- _TASK DATA_
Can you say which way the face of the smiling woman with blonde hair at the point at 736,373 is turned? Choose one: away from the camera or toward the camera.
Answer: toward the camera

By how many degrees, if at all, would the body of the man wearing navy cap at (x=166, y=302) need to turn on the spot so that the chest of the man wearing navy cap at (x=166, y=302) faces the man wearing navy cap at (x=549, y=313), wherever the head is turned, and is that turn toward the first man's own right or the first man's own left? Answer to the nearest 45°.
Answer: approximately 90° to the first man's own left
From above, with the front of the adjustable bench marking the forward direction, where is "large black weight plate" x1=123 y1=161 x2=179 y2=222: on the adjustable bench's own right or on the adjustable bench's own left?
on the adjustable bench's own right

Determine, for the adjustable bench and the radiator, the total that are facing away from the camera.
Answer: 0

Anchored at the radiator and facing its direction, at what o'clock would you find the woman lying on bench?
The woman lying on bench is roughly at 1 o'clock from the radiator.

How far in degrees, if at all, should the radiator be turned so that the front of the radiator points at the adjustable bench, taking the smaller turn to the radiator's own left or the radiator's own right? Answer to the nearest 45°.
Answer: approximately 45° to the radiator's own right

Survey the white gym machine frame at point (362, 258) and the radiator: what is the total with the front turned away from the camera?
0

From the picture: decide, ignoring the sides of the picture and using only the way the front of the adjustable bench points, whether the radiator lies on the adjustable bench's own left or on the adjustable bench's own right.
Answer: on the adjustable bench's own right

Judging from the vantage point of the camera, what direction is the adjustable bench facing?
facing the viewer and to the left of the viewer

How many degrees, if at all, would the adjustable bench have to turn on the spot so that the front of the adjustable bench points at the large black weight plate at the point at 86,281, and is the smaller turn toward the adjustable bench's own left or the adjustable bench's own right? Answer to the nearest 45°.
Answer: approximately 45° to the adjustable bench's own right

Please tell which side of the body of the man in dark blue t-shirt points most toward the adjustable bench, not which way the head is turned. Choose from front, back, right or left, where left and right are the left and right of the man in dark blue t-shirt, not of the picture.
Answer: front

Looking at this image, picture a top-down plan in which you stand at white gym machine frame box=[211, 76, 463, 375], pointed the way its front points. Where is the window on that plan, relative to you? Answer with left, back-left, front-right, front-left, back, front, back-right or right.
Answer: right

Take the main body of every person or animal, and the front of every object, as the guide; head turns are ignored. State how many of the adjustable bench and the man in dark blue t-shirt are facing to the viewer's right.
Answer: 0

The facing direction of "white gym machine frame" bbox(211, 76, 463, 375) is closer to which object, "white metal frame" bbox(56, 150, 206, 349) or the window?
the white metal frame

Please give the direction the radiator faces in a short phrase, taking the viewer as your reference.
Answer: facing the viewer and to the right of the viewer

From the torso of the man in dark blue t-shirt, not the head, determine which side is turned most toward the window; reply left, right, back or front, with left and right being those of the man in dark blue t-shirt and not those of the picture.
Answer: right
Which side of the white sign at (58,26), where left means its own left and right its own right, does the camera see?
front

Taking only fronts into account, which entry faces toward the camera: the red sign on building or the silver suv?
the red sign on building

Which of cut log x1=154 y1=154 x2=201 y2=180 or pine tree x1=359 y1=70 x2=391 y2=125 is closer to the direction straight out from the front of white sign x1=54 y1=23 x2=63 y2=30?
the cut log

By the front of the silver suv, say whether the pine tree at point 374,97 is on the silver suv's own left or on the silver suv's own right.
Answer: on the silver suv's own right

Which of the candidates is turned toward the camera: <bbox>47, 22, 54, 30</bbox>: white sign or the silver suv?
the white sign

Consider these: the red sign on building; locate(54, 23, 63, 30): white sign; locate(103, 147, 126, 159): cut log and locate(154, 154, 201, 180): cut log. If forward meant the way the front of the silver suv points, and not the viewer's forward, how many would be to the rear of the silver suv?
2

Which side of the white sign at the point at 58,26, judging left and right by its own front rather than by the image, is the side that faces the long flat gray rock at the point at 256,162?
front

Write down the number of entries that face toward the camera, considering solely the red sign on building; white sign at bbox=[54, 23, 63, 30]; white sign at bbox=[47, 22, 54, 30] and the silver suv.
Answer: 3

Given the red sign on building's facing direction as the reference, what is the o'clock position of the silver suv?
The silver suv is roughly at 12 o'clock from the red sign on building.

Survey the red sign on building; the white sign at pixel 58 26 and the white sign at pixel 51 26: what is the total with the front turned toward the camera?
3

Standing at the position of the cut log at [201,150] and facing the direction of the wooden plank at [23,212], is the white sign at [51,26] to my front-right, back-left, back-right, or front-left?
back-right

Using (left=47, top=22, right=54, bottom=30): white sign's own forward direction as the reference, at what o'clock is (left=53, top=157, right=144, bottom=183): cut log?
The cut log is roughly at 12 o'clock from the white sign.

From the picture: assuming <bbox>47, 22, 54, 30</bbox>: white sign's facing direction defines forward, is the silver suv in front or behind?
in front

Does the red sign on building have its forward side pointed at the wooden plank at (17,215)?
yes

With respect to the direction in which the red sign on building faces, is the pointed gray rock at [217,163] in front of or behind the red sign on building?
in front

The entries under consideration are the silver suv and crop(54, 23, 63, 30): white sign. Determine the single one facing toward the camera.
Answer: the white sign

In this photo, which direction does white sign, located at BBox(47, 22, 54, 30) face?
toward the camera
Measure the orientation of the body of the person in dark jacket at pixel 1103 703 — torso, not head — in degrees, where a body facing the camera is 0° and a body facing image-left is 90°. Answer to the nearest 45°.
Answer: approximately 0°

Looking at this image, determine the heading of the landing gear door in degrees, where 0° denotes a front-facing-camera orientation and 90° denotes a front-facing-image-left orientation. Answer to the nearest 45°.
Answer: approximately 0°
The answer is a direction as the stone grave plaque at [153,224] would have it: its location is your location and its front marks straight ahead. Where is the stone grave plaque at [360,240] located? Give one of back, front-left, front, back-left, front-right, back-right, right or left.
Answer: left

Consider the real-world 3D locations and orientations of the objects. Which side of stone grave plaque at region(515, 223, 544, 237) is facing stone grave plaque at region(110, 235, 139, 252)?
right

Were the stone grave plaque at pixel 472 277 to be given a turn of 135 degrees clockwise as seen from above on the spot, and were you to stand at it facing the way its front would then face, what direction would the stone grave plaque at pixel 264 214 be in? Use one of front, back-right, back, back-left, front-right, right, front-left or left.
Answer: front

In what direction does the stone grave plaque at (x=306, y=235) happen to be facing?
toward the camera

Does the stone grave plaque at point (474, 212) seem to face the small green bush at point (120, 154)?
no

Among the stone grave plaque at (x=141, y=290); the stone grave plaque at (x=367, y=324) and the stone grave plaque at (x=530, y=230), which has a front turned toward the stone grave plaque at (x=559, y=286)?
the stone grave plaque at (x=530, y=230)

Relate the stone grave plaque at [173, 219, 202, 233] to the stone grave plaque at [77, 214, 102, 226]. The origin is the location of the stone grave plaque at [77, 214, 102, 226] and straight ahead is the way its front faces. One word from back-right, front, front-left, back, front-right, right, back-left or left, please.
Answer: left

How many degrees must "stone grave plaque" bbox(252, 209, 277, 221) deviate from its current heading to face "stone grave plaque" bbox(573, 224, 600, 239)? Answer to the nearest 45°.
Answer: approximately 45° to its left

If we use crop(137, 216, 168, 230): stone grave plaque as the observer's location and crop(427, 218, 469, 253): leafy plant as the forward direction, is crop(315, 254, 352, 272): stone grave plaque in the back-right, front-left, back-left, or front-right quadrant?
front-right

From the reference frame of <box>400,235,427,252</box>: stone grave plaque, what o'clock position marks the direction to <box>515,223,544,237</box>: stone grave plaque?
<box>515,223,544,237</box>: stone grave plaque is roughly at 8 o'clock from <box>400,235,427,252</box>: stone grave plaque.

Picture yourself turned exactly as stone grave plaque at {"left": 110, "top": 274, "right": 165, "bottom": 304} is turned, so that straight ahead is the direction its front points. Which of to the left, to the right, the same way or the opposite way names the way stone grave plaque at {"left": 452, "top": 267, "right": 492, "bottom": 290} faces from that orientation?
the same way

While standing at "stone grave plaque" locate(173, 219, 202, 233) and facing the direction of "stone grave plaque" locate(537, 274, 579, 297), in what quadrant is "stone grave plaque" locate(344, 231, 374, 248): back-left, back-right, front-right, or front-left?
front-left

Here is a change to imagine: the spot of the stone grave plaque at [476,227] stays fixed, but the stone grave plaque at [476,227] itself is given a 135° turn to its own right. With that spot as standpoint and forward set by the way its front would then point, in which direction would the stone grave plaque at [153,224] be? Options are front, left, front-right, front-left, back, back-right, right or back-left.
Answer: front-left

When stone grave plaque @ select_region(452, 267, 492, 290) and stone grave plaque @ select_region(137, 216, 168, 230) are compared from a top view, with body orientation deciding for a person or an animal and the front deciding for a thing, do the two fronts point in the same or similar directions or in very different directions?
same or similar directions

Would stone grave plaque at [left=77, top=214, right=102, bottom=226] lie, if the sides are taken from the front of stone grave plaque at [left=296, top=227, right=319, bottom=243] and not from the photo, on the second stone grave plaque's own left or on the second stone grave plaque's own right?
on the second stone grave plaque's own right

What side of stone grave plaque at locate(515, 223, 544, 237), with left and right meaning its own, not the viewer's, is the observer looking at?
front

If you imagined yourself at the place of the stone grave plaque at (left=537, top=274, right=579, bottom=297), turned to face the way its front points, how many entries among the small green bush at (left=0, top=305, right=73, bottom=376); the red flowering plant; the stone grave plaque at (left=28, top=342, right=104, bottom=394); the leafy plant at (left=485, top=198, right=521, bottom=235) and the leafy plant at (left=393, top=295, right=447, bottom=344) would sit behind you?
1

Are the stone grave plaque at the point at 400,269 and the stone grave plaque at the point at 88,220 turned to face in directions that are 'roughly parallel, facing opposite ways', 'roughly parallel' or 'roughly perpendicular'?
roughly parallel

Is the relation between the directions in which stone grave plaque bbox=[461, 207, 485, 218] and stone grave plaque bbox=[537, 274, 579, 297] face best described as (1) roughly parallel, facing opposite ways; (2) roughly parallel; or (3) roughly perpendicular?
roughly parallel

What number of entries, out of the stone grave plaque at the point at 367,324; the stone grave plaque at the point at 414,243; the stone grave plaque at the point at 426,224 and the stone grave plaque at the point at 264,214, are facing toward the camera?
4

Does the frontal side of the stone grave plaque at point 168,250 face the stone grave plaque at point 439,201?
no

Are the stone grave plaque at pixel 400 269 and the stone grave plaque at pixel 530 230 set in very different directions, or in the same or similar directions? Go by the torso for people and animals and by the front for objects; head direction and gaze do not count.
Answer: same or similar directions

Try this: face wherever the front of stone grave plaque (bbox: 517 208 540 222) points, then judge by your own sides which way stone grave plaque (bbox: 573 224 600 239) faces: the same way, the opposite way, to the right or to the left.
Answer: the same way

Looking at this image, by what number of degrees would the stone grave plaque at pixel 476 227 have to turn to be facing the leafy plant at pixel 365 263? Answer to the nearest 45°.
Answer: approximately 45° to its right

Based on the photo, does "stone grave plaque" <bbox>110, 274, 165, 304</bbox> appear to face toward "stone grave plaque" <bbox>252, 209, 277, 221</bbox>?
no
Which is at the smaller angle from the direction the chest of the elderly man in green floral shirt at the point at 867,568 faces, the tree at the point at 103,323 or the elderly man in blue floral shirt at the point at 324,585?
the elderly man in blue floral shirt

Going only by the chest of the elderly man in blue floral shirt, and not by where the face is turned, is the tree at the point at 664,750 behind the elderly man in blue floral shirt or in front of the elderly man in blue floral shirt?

- _WORK ORDER_
The answer is the line containing "Is the relation" together with every line after it in the records, repeated exactly and with nothing else.

- _THE COMPLETED TASK_
Is the relation between the directions in which stone grave plaque bbox=[461, 207, 485, 218] and stone grave plaque bbox=[537, 274, 579, 297] face best described as (1) roughly parallel, facing opposite ways; (2) roughly parallel; or (3) roughly perpendicular?
roughly parallel

What number of entries, out of the stone grave plaque at the point at 367,324; the stone grave plaque at the point at 414,243; the stone grave plaque at the point at 426,224 and the stone grave plaque at the point at 264,214, are facing toward the camera?
4

Does the frontal side of the stone grave plaque at point 168,250 face the stone grave plaque at point 439,201?
no

Are the stone grave plaque at pixel 400 269 and the stone grave plaque at pixel 530 230 set in very different directions, or in the same or similar directions? Go by the torso for people and animals and by the front for objects; head direction and gaze do not count.
Answer: same or similar directions

Try this: face wherever the front of stone grave plaque (bbox: 517 208 540 222) points, then judge by your own sides which way stone grave plaque (bbox: 573 224 600 239) faces: the same way, the opposite way, to the right or to the left.
Answer: the same way

Looking at this image, by what number of degrees would the stone grave plaque at pixel 476 227 have to turn to be facing the leafy plant at pixel 365 263? Answer to the nearest 45°.
Answer: approximately 45° to its right

Based on the photo, does "stone grave plaque" <bbox>110, 274, 165, 304</bbox> appear to face toward "stone grave plaque" <bbox>252, 209, 277, 221</bbox>?
no
Which is at the smaller angle from the direction the chest of the elderly man in green floral shirt at the point at 867,568 faces, the tree at the point at 103,323 or the elderly man in blue floral shirt at the point at 324,585?
the elderly man in blue floral shirt

Going only by the chest of the elderly man in blue floral shirt, and not by where the face is turned, is the tree at the point at 664,750 behind the elderly man in blue floral shirt or in front of the elderly man in blue floral shirt?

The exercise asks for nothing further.